One of largest landmarks in Bowden Hill is the Bowden Park estate with its country house of 1796, designed by James Wyatt for Barnard Dickinson. The Dickinson family had owned plantations in Jamaica since 1655, and were among Wiltshire's biggest users of slave labour. The property had a previous building, built for George Johnson who lived there in the 1600s. The estate was sold in 1751 to Ezekiel Dickinson who modified the house; it was later owned by the Dickinson Harmer family.

The house was bought in 1849 and extended by Captain John Gladstone, older brother of Prime Minister William Gladstone. In the 20th century it was the seat of the former chairman of the General Electric Company, Arnold Weinstock. The house was remodelled in the mid 1950s, and the extensions were made smaller by owner K. Peacock who sold Bowden Park in 1967 to Lord Weinstock. A 2020 report summarizes the building as: "Built on two storeys of ashlar under a slate roof, the grand 15,900sq ft house is Classically symmetrical in style, with a central bow front, where the original front door was placed, and finely detailed wings to either side".

Bowden Park was designated as Grade I listed in 1960.

===Spye Park===
Spye Park lies on the edge of Bowden Hill to the southeast of the village. Although most of Spye Park is in Bromham parish, the gatelodge at its northwest entrance (originally a 16th-century building) stands on the edge of Bowden Hill village.

# Required action
Can you edit everything in the Bowden Hill passage from "The house was bought" down to "listed in 1960.", putting "stone" in place of "slate"? These rows have no connection to the Bowden Hill passage.

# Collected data

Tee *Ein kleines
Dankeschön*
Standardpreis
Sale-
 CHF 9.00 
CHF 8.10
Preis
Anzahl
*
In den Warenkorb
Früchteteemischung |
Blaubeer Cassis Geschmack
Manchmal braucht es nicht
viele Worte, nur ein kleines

# Answer for this exercise
The house was bought in 1849 and extended by Captain John Gladstone, older brother of Prime Minister William Gladstone. In the 20th century it was the seat of the former chairman of the General Electric Company, Arnold Weinstock. The house was remodelled in the mid 1950s, and the extensions were made smaller by owner K. Peacock who sold Bowden Park in 1967 to Lord Weinstock. A 2020 report summarizes the building as: "Built on two storeys of ashlar under a stone roof, the grand 15,900sq ft house is Classically symmetrical in style, with a central bow front, where the original front door was placed, and finely detailed wings to either side".

Bowden Park was designated as Grade I listed in 1960.